Exercise objective: An exact copy of every record, without the pictures, is what should come back.

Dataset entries
━━━━━━━━
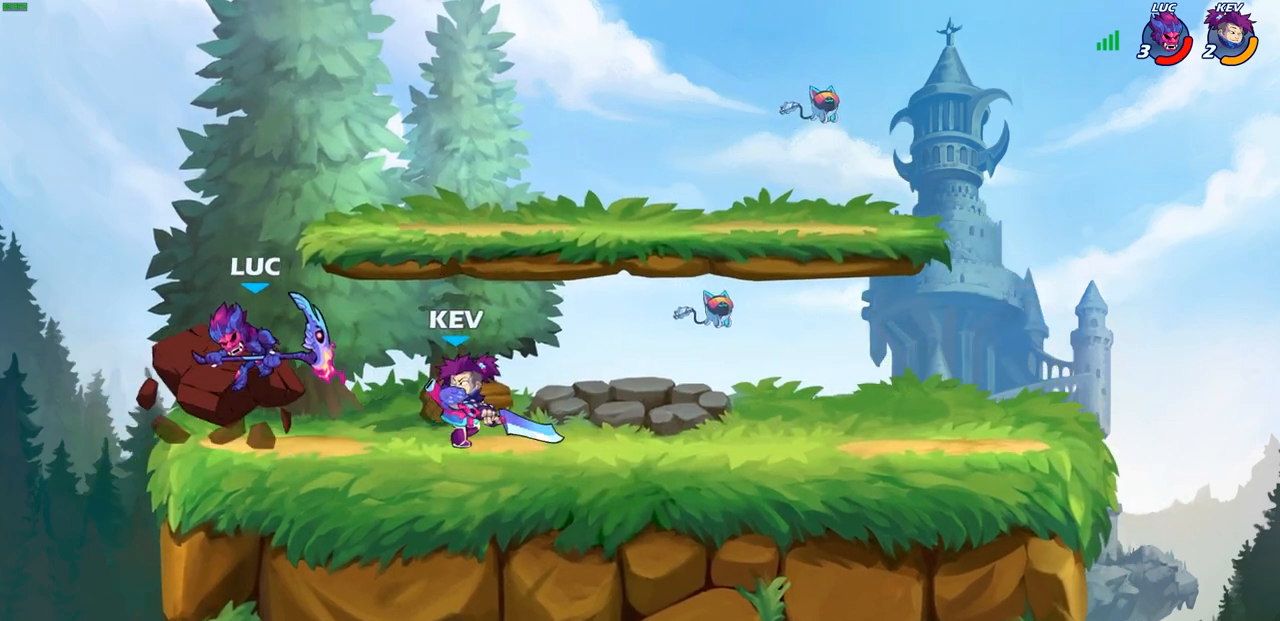
{"buttons": [], "left_stick": "right", "right_stick": "center", "events": [[83, "L2", "up"], [167, "L2", "down"], [283, "L2", "up"], [367, "L2", "down"], [467, "L2", "up"]]}
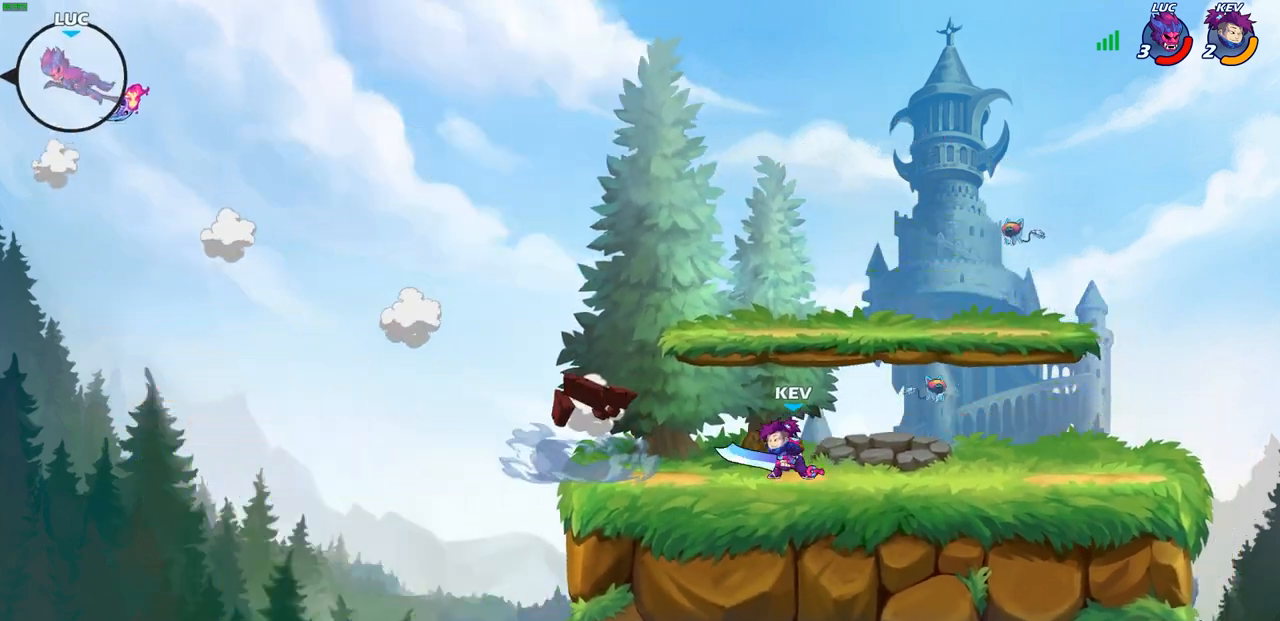
{"buttons": [], "left_stick": "center", "right_stick": "center", "events": [[267, "left_stick", "center"]]}
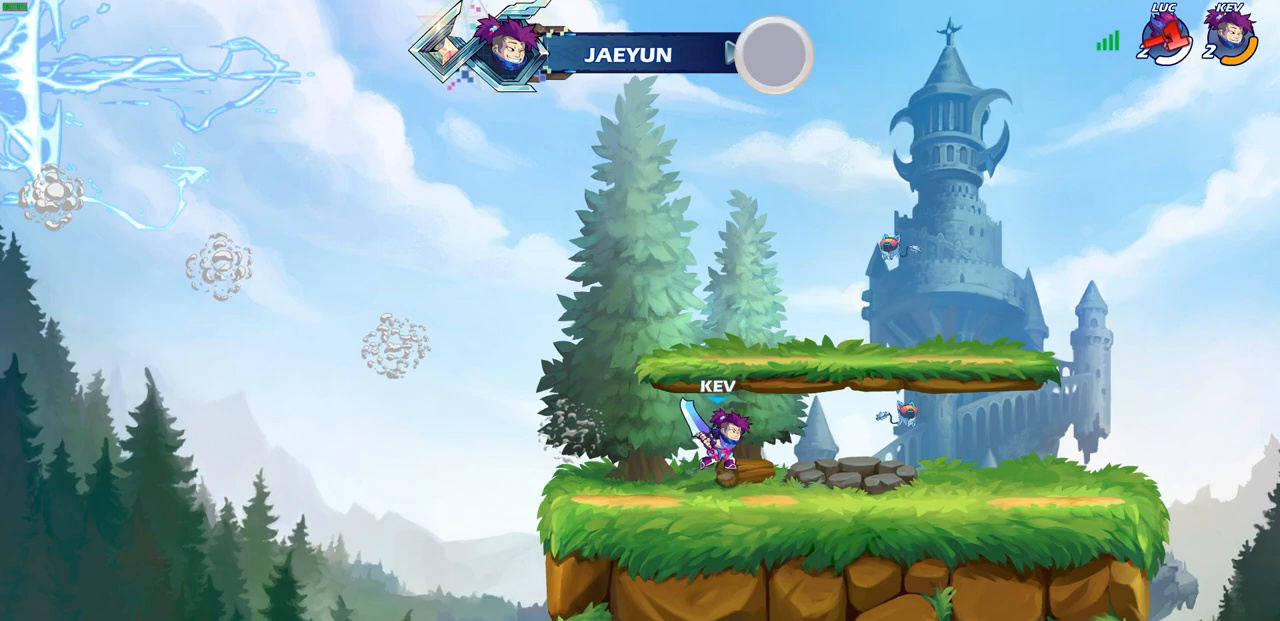
{"buttons": [], "left_stick": "center", "right_stick": "center", "events": []}
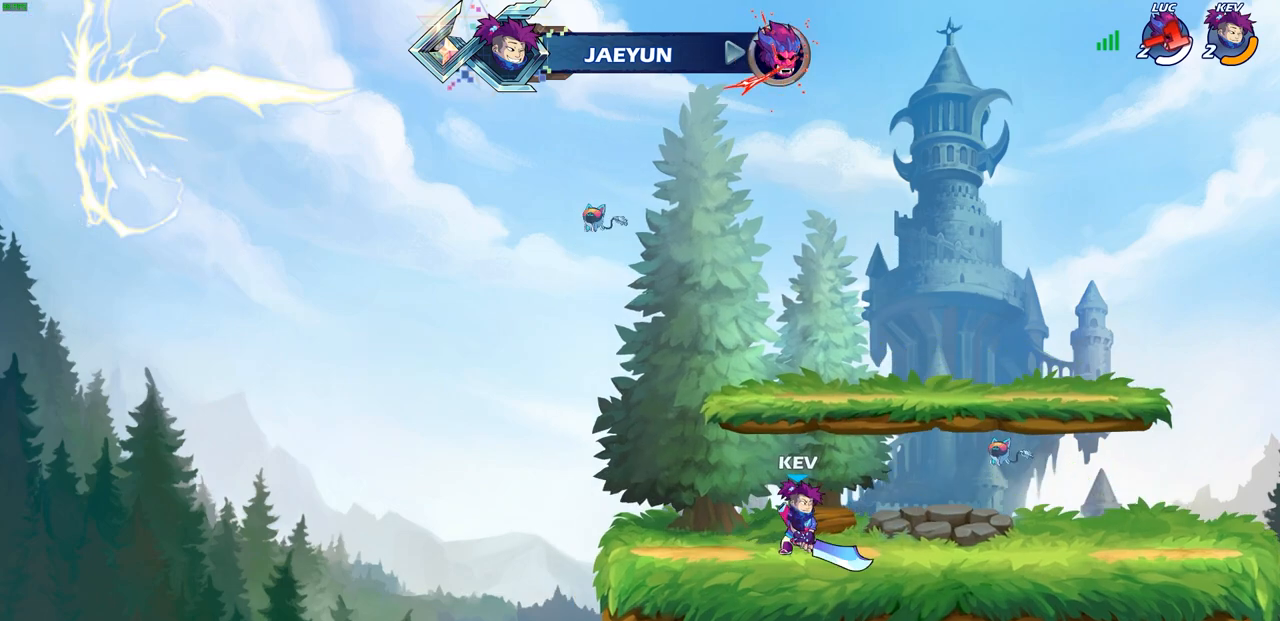
{"buttons": [], "left_stick": "center", "right_stick": "center", "events": []}
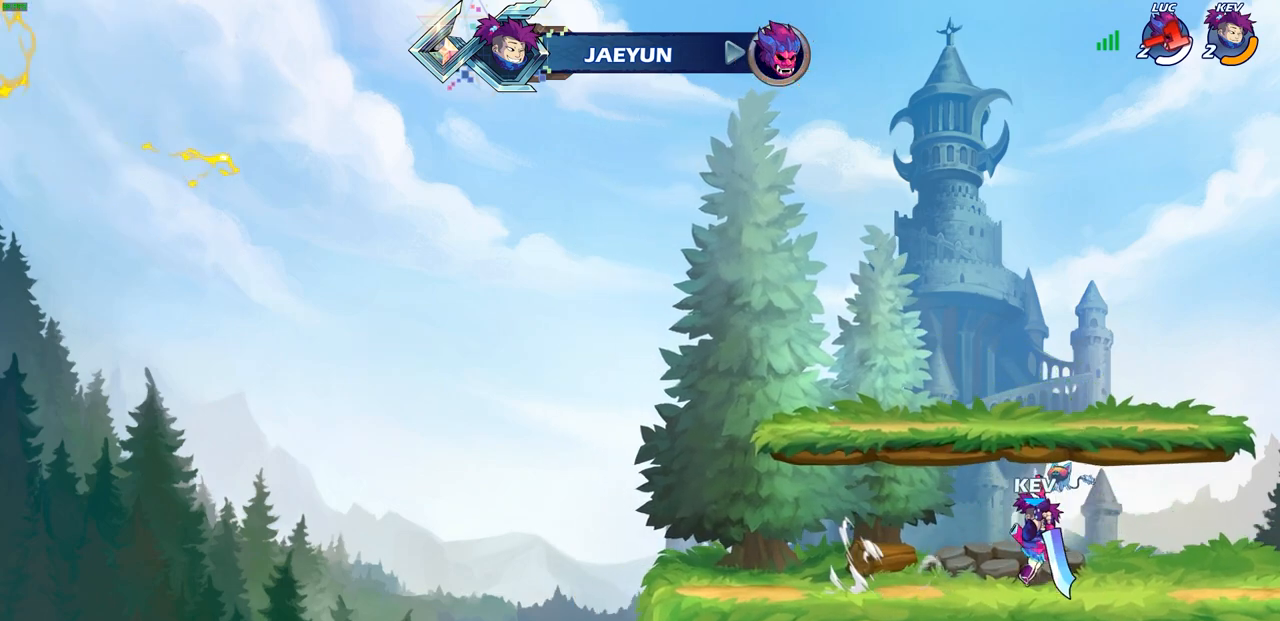
{"buttons": [], "left_stick": "center", "right_stick": "center", "events": []}
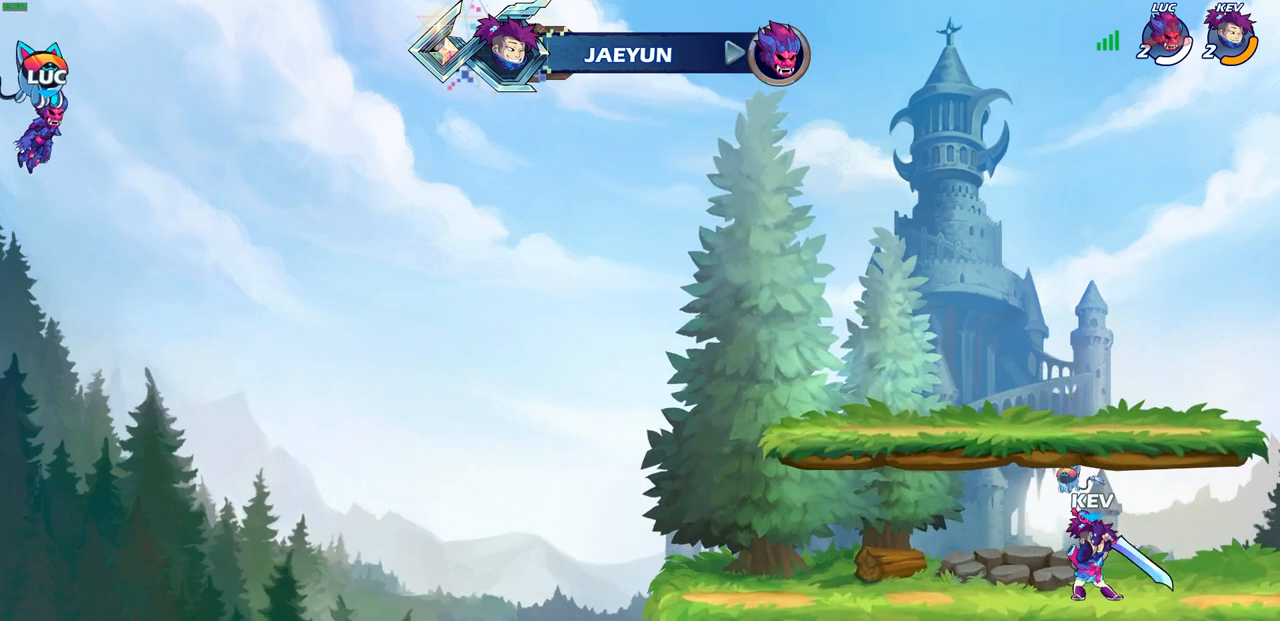
{"buttons": [], "left_stick": "center", "right_stick": "center", "events": []}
━━━━━━━━
Response to the task:
{"buttons": [], "left_stick": "right", "right_stick": "center", "events": [[83, "L2", "up"], [167, "L2", "down"], [283, "L2", "up"], [367, "L2", "down"], [467, "L2", "up"]]}
{"buttons": [], "left_stick": "center", "right_stick": "center", "events": [[267, "left_stick", "center"]]}
{"buttons": [], "left_stick": "center", "right_stick": "center", "events": []}
{"buttons": [], "left_stick": "center", "right_stick": "center", "events": []}
{"buttons": [], "left_stick": "center", "right_stick": "center", "events": []}
{"buttons": [], "left_stick": "center", "right_stick": "center", "events": []}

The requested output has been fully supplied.